DATASET EXCERPTS:
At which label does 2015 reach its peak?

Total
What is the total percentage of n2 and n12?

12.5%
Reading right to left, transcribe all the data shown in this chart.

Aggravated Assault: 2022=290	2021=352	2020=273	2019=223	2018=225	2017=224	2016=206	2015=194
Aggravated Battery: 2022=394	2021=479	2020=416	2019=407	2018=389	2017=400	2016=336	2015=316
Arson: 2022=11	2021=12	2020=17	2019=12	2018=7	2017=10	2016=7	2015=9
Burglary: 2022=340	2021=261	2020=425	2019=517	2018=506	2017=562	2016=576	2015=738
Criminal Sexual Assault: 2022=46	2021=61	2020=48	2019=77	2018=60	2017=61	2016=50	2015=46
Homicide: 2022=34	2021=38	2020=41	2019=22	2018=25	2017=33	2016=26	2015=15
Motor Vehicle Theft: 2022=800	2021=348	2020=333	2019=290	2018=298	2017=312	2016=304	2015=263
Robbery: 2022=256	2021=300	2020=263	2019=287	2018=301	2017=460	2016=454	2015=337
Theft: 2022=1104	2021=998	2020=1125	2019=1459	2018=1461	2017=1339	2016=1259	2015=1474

TASK TO COMPLETE: Output the lines of the entries above as a JSON list of strings, one string per line and with blank lines omitted, running from the first line through the line containing "Reading right to".

ANSWER TO THE EXERCISE:
[
  "At which label does 2015 reach its peak?",
  "Total",
  "What is the total percentage of n2 and n12?",
  "12.5%",
  "Reading right to left, transcribe all the data shown in this chart."
]